A browser extension or compatible signer injects a window.nostr object. Web apps request actions and the signer decides what to expose or approve.

  • Client responsibility. Clients need to explain the feature clearly because the user sees an experience, not a spec.
  • Relay responsibility. Relays may support only the parts that fit their storage, moderation, authentication and business model.
  • Indexing responsibility. Search, discovery and context often require extra indexers or opinionated clients on top of the raw protocol.

Crays relevance

Crays.net can use signer flows to make profiles, posts, votes and payments safer for users moving through the Crays ecosystem.

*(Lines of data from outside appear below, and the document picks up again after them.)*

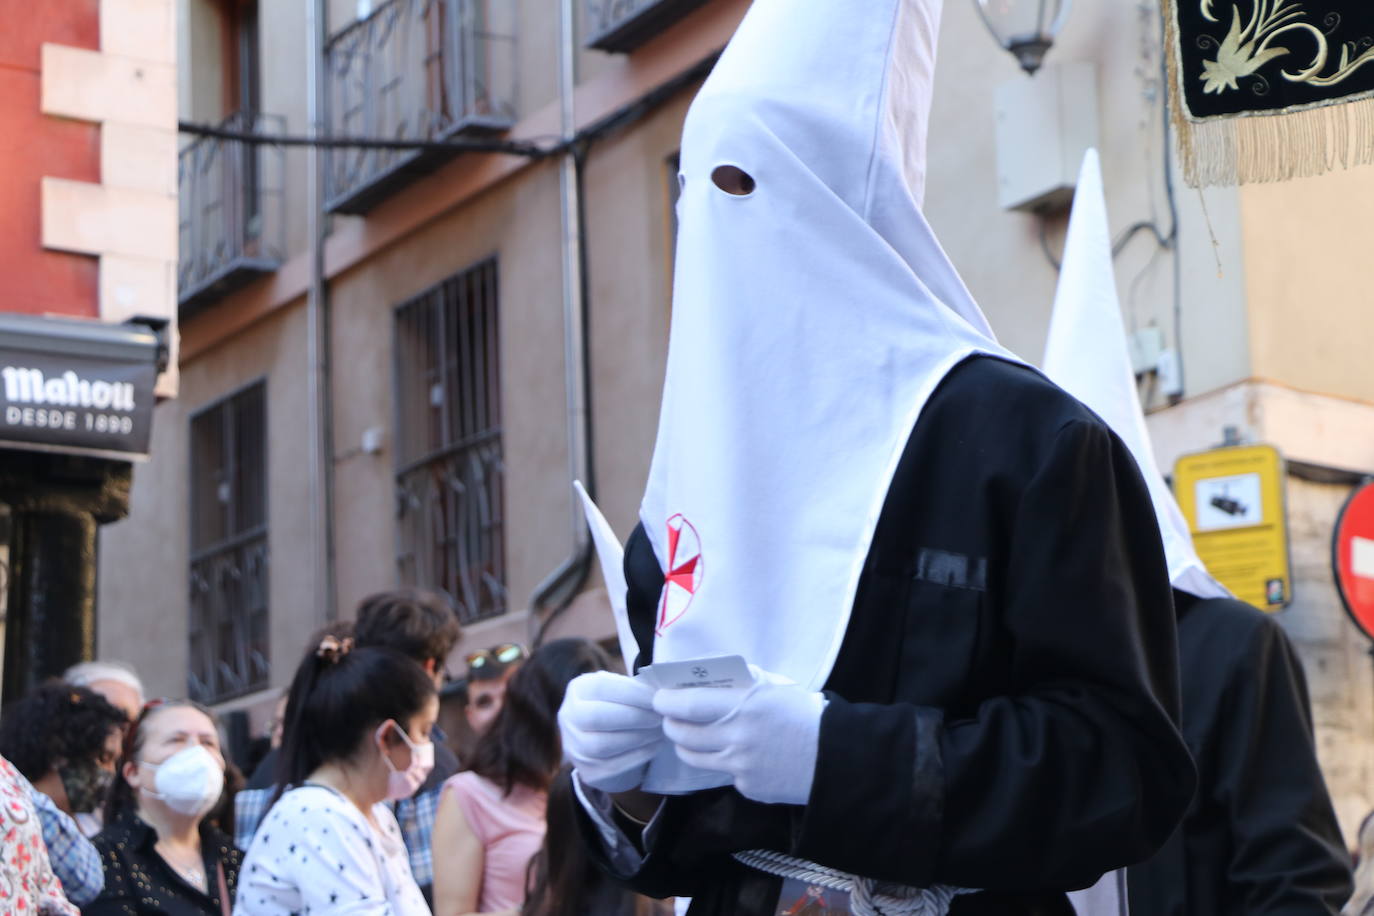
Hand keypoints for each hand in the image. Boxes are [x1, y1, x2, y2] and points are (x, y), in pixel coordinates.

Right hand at [558, 672, 664, 791]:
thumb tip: (660, 691)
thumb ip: (635, 688)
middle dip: (633, 717)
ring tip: (658, 731)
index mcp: (578, 690)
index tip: (655, 697)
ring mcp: (574, 747)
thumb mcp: (620, 691)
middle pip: (596, 717)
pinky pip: (612, 766)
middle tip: (657, 717)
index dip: (630, 692)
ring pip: (602, 745)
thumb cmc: (619, 708)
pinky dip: (637, 756)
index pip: (600, 687)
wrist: (606, 744)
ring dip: (636, 738)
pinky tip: (653, 747)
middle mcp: (568, 717)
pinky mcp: (587, 771)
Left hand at [654, 673, 825, 804]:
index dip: (667, 702)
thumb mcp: (775, 686)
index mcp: (744, 706)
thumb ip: (742, 681)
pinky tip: (734, 753)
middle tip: (669, 717)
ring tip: (688, 735)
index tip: (658, 698)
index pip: (689, 704)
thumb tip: (708, 675)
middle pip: (683, 734)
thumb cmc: (804, 714)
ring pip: (695, 757)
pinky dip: (721, 761)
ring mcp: (740, 767)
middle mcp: (737, 738)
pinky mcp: (747, 787)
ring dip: (685, 744)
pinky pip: (722, 772)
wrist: (835, 757)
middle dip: (670, 724)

  • Crays.net. Profiles, creator pages and social proof need portable identity rather than a closed account table.
  • Crays World. Real venues need local context, member state, reputation and payments that can survive app changes.
  • DAO path. Future governance needs signed identity, membership context and auditable participation signals.

Risks and design discipline

Bad permission prompts, confusing UX or malicious clients can still create risk. Users need clear consent and key boundaries.

  • Do not overpromise. A NIP gives a shared format. It does not magically solve onboarding, moderation, UX or custody.
  • Keep the private key away. Any feature that increases private-key exposure increases the attack surface.
  • Use plain language. Most users need outcomes: login, pay, publish, vote, prove status, access a venue.